What is to be done? Firstly, I fear the government has a response based on hope. They hope they won’t need to make difficult rationing decisions. That may be true, but they have yet to be really clear with the country that prices will go higher for longer. Many groups and regions will be hard hit, and everyone needs time to prepare. Secondly, although we might all agree that physical shortage (no fuel at any price) is very unlikely, we all deserve reassurance that there is a plan, and to know how it would work. At present I’m reliably told there is no meaningful plan. This is culpable negligence.

For each of us individually? Rising prices, and static or falling real incomes face most of us who live rurally or provincially, and many others too. This is a moment to seriously reduce exposure to oil and gas, and manage our other costs carefully. We are all about to discover we are not as affluent as we thought. For many of us, this is also the moment to consider a move across the Tasman.

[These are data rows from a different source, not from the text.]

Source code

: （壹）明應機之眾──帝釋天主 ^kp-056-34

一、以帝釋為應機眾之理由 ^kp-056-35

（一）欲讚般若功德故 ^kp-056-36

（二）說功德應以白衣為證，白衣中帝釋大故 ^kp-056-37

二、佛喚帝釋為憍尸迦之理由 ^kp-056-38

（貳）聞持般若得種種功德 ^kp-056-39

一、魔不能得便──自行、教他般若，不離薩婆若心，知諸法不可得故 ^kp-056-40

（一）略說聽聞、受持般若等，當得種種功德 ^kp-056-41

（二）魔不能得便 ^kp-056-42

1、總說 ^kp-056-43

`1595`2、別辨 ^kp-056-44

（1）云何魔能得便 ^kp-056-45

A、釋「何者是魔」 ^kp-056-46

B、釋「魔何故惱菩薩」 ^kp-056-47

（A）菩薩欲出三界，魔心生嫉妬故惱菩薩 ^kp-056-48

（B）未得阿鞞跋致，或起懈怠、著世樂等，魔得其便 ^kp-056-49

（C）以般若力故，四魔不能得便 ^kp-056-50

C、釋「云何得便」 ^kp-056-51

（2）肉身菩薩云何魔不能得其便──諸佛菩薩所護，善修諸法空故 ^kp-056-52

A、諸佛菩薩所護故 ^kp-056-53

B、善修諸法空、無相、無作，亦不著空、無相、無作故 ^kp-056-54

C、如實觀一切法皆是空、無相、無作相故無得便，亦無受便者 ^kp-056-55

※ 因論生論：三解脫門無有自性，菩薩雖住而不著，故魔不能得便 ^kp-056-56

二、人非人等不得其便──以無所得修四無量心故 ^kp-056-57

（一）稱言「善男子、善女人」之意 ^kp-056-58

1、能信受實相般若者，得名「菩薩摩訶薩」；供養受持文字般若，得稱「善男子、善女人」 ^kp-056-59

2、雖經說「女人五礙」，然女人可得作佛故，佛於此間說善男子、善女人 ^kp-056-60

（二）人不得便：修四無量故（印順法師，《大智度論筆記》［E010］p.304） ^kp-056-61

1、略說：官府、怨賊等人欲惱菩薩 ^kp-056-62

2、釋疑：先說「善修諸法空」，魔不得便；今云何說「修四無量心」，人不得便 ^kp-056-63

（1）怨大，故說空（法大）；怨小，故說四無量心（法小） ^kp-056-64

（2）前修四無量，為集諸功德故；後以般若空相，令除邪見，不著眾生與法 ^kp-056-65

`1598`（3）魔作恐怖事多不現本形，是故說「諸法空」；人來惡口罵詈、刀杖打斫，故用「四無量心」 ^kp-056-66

The economic gap between New Zealand and Australia is about to widen sharply.
The election later this year will be fought against this background. The temptation to offer simple, magical solutions to the electorate will be seductive for many parties. Far be it for me to tell anyone who to vote for (I haven’t decided myself, and I rarely vote for the same lot twice). But honesty about the challenges and humility as to the solutions will be the measures I expect to apply.
For those of us running small businesses using diesel-powered vehicles, this is a moment to vote carefully, and to ask searching questions as we do. Plato is said to have observed that “failure to go into politics is to condemn oneself to be governed by one's inferiors”. It will be a pity to see him proved right once again.
Ian Fletcher is a former head of New Zealand’s security agency, the GCSB, chief executive of the UK Patents Office, free trade negotiator with the European Commission and biosecurity CE for the Queensland government. These days he is a commercial flower grower in the Wairarapa and consultant to the apiculture industry with NZ Beekeeping Inc.